How Personal Culture Effects our Sense of Smell

I think it’s pretty obvious that I love natural essential oils and absolutes, and in the past I was resolute about using only natural ingredients in my perfumes.  However, I have to admit that the synthetic raw materials we have been learning over the past few weeks have been compelling in their own way.  In three weeks we have covered about 90 synthetic raw materials and 60 natural raw materials, and I want to share some of the names and scent descriptions of the synthetic raw materials, just for fun.  

Phenyl ethyl alcohol smell like pink rose petals.

Aldehyde C14 smells exactly like the peach Victoria’s Secret lotion all the girls in my high school wore.

Veltol +, also known as ethyl maltol, smell like all the foods at a carnival mixed into one - caramel apples, buttered popcorn and cotton candy - amplified and sitting right in front of your face.

Methyl octinecarbinate smells like the violet candies in the old-school packaging that my roommate used to buy.

Cashmeran smells ambery, crossed with pine.  Like a handsome man taking a walk in the woods, wearing a scarf.

Amyl salicylate, which my teacher says smells like “fantasy clover” makes me think of Don Draper and what his after-shave would smell like.  The color of Polo Ralph Lauren navy blue, clean and sort of common.

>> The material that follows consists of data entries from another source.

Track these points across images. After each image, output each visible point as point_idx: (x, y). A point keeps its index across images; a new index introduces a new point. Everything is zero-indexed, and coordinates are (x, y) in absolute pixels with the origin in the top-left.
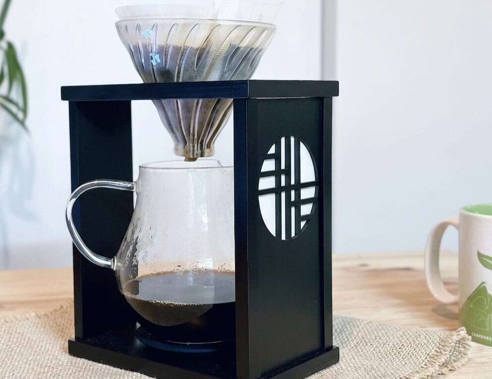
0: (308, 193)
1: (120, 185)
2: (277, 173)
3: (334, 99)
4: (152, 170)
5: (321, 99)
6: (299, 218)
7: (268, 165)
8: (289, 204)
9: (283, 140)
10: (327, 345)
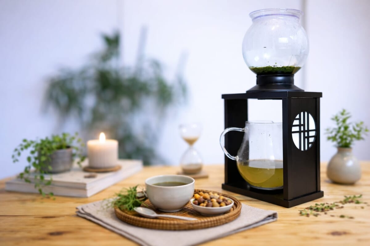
0: (312, 134)
1: (240, 130)
2: (300, 125)
3: (321, 98)
4: (251, 124)
5: (316, 98)
6: (308, 143)
7: (296, 122)
8: (305, 137)
9: (302, 113)
10: (318, 190)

What’s interesting is that one’s sense of smell relies so much on an individual’s memory and culture.  To take a broad example, the french students in my class have no problem recognizing raw materials classified in the anise family.  Anise is flavor of licorice, and a main ingredient in pastis, a french liqueur.  When I smell anise, I think of cinnamon.  To take a more personal example, I have no problem identifying methyl iso eugenol.  To me, it smells like the Knight’s house on Chappaquiddick Island off of Martha’s Vineyard.  My family visits in the summer, and the house smells a little musty from being locked-up in the winters, like the ashes from the fireplace, and the wood with which the house was built.  Technically, methyl iso eugenol is classified as spicy, but each time I sniff it this image crops up in my mind, and the classification is neither here nor there.  Of course, we are reminded that to really know a raw material, we must blend with it and see how it behaves in formulation.